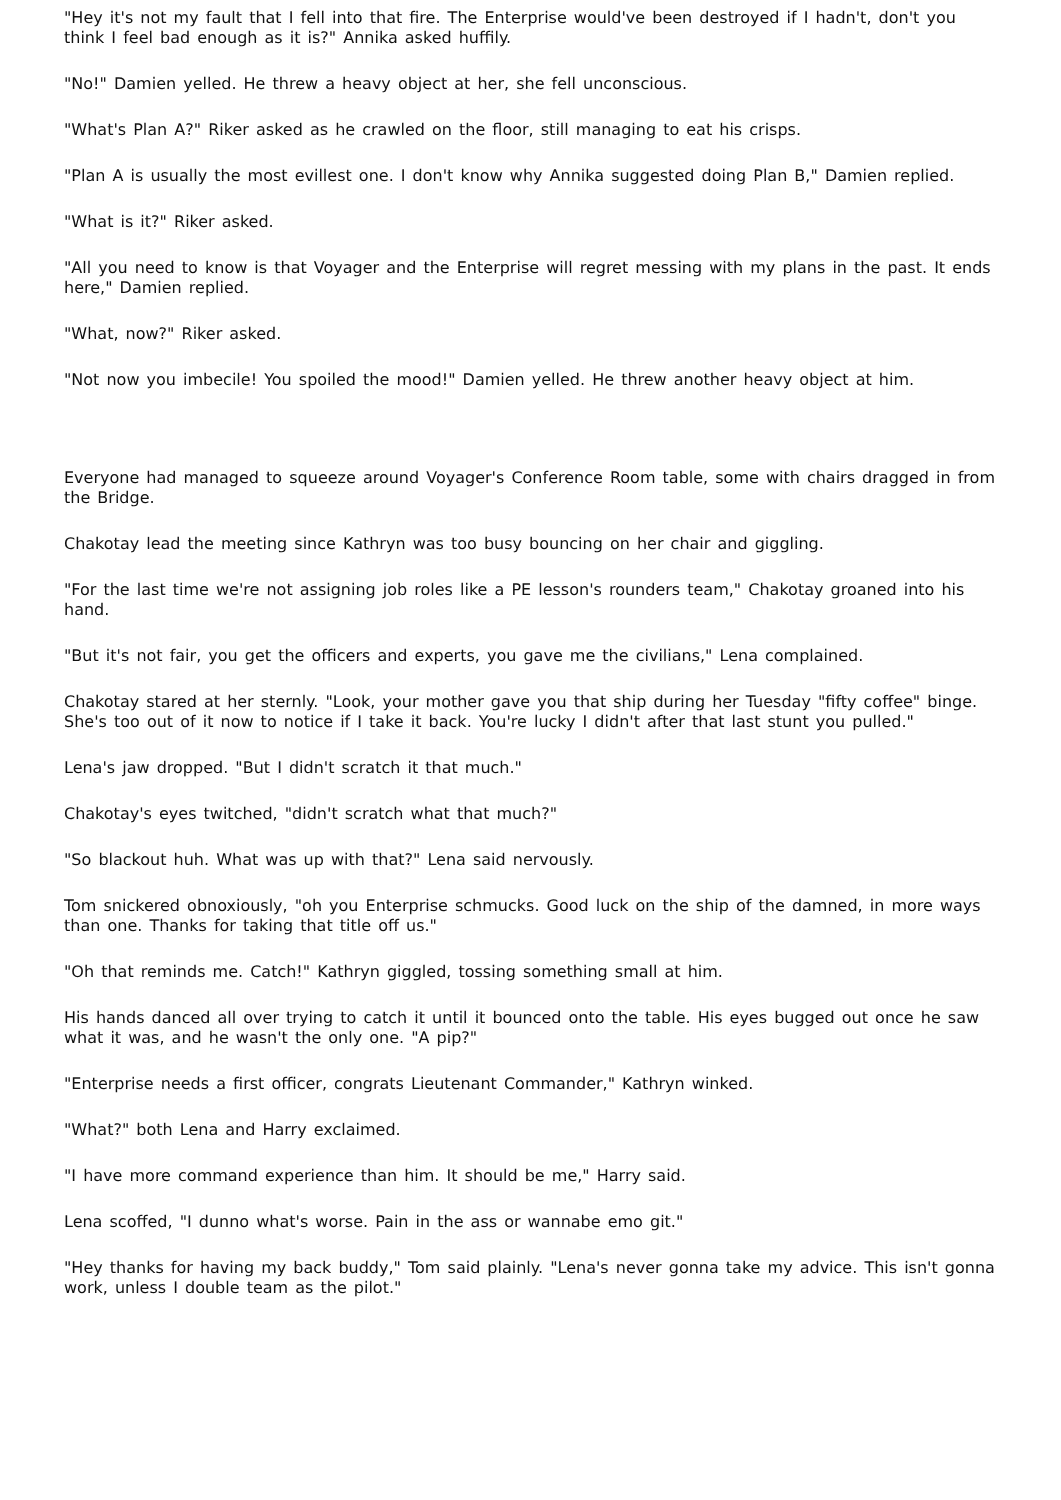"Hey it's not my fault that I fell into that fire. The Enterprise would've been destroyed if I hadn't, don't you think I feel bad enough as it is?" Annika asked huffily.
"No!" Damien yelled. He threw a heavy object at her, she fell unconscious.
"What's Plan A?" Riker asked as he crawled on the floor, still managing to eat his crisps.
"Plan A is usually the most evillest one. I don't know why Annika suggested doing Plan B," Damien replied.
"What is it?" Riker asked.
"All you need to know is that Voyager and the Enterprise will regret messing with my plans in the past. It ends here," Damien replied.
"What, now?" Riker asked.
"Not now you imbecile! You spoiled the mood!" Damien yelled. He threw another heavy object at him.
Everyone had managed to squeeze around Voyager's Conference Room table, some with chairs dragged in from the Bridge.
Chakotay lead the meeting since Kathryn was too busy bouncing on her chair and giggling.
"For the last time we're not assigning job roles like a PE lesson's rounders team," Chakotay groaned into his hand.
"But it's not fair, you get the officers and experts, you gave me the civilians," Lena complained.
Chakotay stared at her sternly. "Look, your mother gave you that ship during her Tuesday "fifty coffee" binge. She's too out of it now to notice if I take it back. You're lucky I didn't after that last stunt you pulled."
Lena's jaw dropped. "But I didn't scratch it that much."
Chakotay's eyes twitched, "didn't scratch what that much?"
"So blackout huh. What was up with that?" Lena said nervously.
Tom snickered obnoxiously, "oh you Enterprise schmucks. Good luck on the ship of the damned, in more ways than one. Thanks for taking that title off us."
"Oh that reminds me. Catch!" Kathryn giggled, tossing something small at him.
His hands danced all over trying to catch it until it bounced onto the table. His eyes bugged out once he saw what it was, and he wasn't the only one. "A pip?"
"Enterprise needs a first officer, congrats Lieutenant Commander," Kathryn winked.
"What?" both Lena and Harry exclaimed.
"I have more command experience than him. It should be me," Harry said.
Lena scoffed, "I dunno what's worse. Pain in the ass or wannabe emo git."
"Hey thanks for having my back buddy," Tom said plainly. "Lena's never gonna take my advice. This isn't gonna work, unless I double team as the pilot."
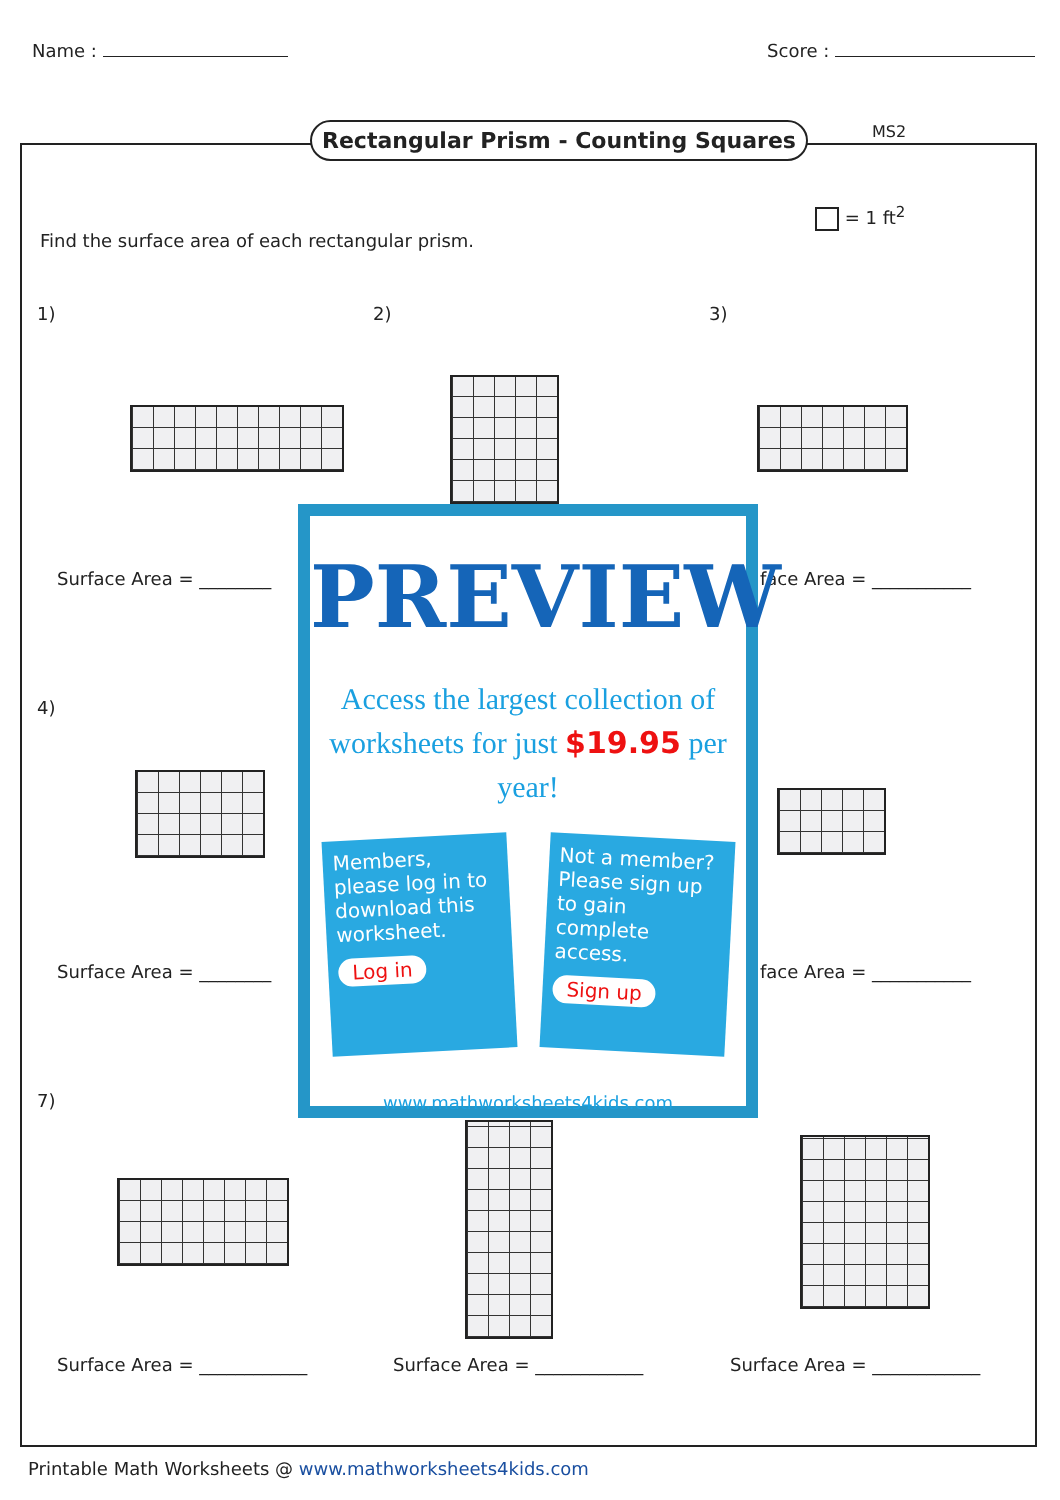Name : Score :
Rectangular Prism - Counting Squares
MS2
= 1 ft<sup>2</sup>
Find the surface area of each rectangular prism.
1) 2) 3)
Surface Area = ________ face Area = ___________
4)
Surface Area = ________ face Area = ___________
7)
Surface Area = ____________ Surface Area = ____________ Surface Area = ____________
PREVIEW
Access the largest collection of
worksheets for just $19.95 per year!
Members, please log in to download this worksheet.
Log in
Not a member? Please sign up to gain complete access.
Sign up
www.mathworksheets4kids.com
Printable Math Worksheets @ www.mathworksheets4kids.com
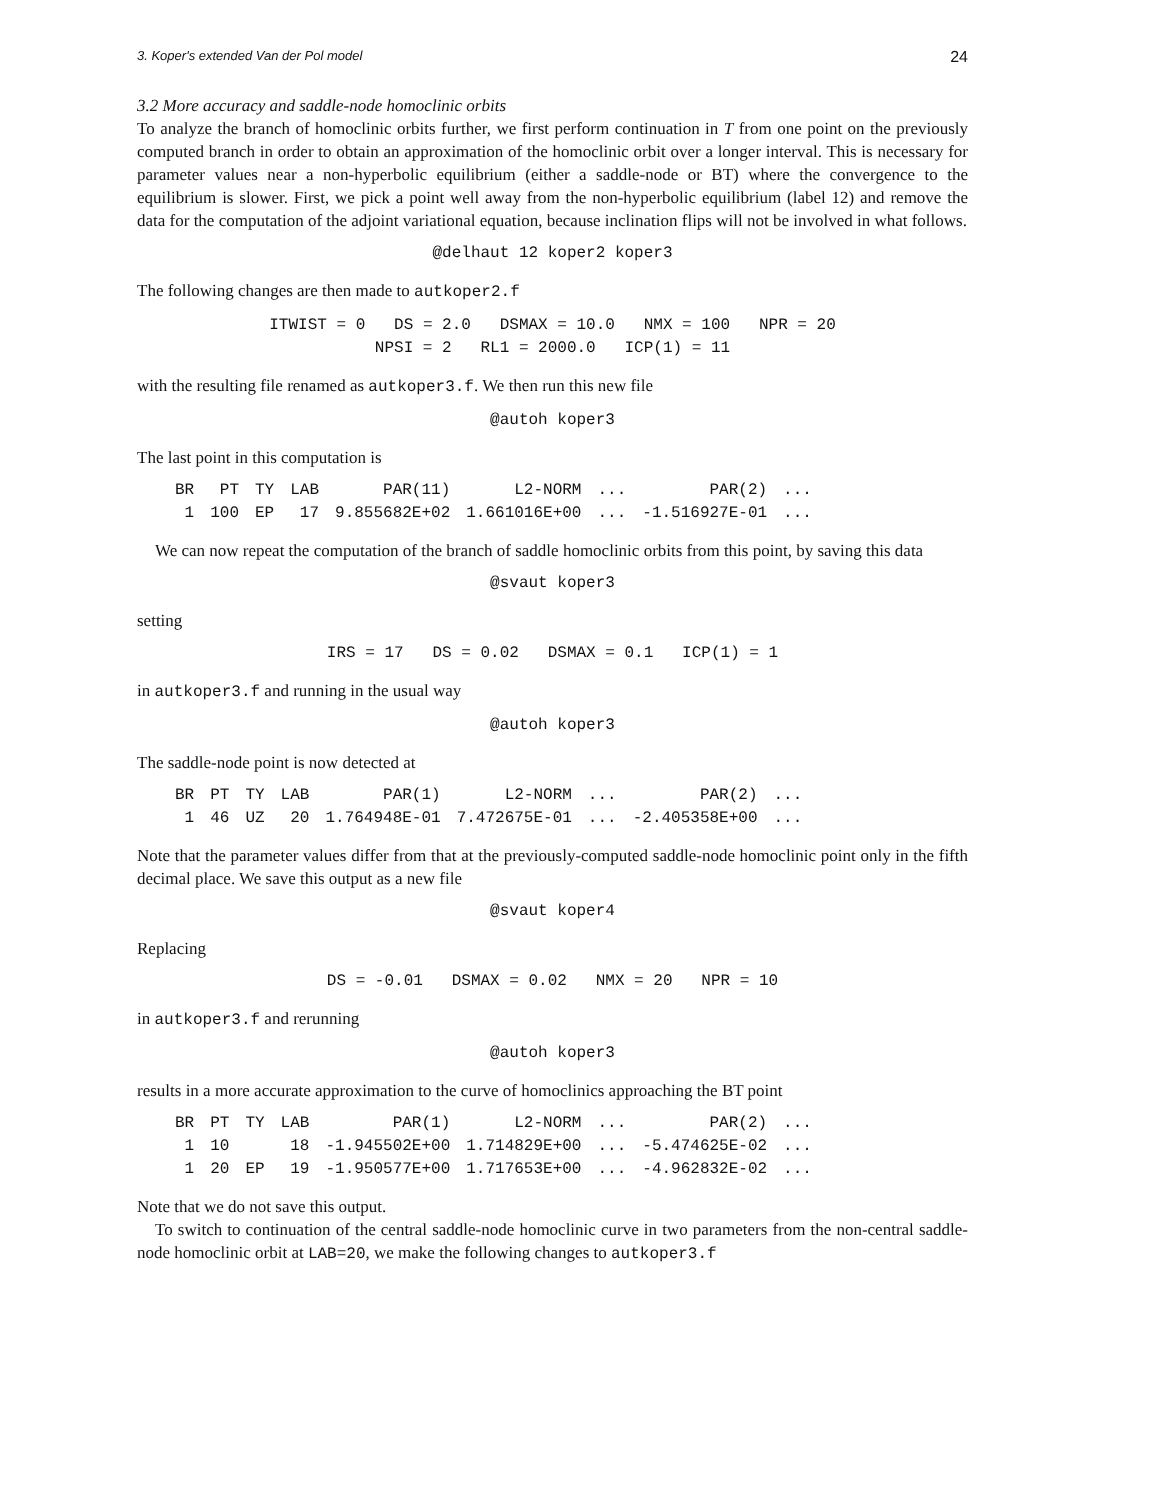3. Koper's extended Van der Pol model 24
3.2 More accuracy and saddle-node homoclinic orbits
To analyze the branch of homoclinic orbits further, we first perform continuation in T from one point on the previously computed branch in order to obtain an approximation of the homoclinic orbit over a longer interval. This is necessary for parameter values near a non-hyperbolic equilibrium (either a saddle-node or BT) where the convergence to the equilibrium is slower. First, we pick a point well away from the non-hyperbolic equilibrium (label 12) and remove the data for the computation of the adjoint variational equation, because inclination flips will not be involved in what follows.
@delhaut 12 koper2 koper3
The following changes are then made to autkoper2.f
ITWIST = 0 DS = 2.0 DSMAX = 10.0 NMX = 100 NPR = 20
NPSI = 2 RL1 = 2000.0 ICP(1) = 11
with the resulting file renamed as autkoper3.f. We then run this new file
@autoh koper3
The last point in this computation is
| BR | PT | TY | LAB | PAR(11) | L2-NORM | ... | PAR(2) | ... |
| --- | --- | --- | --- | --- | --- | --- | --- | --- |
| 1 | 100 | EP | 17 | 9.855682E+02 | 1.661016E+00 | ... | -1.516927E-01 | ... |
We can now repeat the computation of the branch of saddle homoclinic orbits from this point, by saving this data
@svaut koper3
setting
IRS = 17 DS = 0.02 DSMAX = 0.1 ICP(1) = 1
in autkoper3.f and running in the usual way
@autoh koper3
The saddle-node point is now detected at
| BR | PT | TY | LAB | PAR(1) | L2-NORM | ... | PAR(2) | ... |
| --- | --- | --- | --- | --- | --- | --- | --- | --- |
| 1 | 46 | UZ | 20 | 1.764948E-01 | 7.472675E-01 | ... | -2.405358E+00 | ... |
Note that the parameter values differ from that at the previously-computed saddle-node homoclinic point only in the fifth decimal place. We save this output as a new file
@svaut koper4
Replacing
DS = -0.01 DSMAX = 0.02 NMX = 20 NPR = 10
in autkoper3.f and rerunning
@autoh koper3
results in a more accurate approximation to the curve of homoclinics approaching the BT point
| BR | PT | TY | LAB | PAR(1) | L2-NORM | ... | PAR(2) | ... |
| --- | --- | --- | --- | --- | --- | --- | --- | --- |
| 1 | 10 | | 18 | -1.945502E+00 | 1.714829E+00 | ... | -5.474625E-02 | ... |
| 1 | 20 | EP | 19 | -1.950577E+00 | 1.717653E+00 | ... | -4.962832E-02 | ... |
Note that we do not save this output.
To switch to continuation of the central saddle-node homoclinic curve in two parameters from the non-central saddle-node homoclinic orbit at LAB=20, we make the following changes to autkoper3.f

○ ○ ○

WHAT YOU WILL DO: Pull out every line above that holds the word "said".

OUTPUT OF THE EXERCISE:
"So blackout huh. What was up with that?" Lena said nervously.
"I have more command experience than him. It should be me," Harry said.
"Hey thanks for having my back buddy," Tom said plainly. "Lena's never gonna take my advice. This isn't gonna work, unless I double team as the pilot."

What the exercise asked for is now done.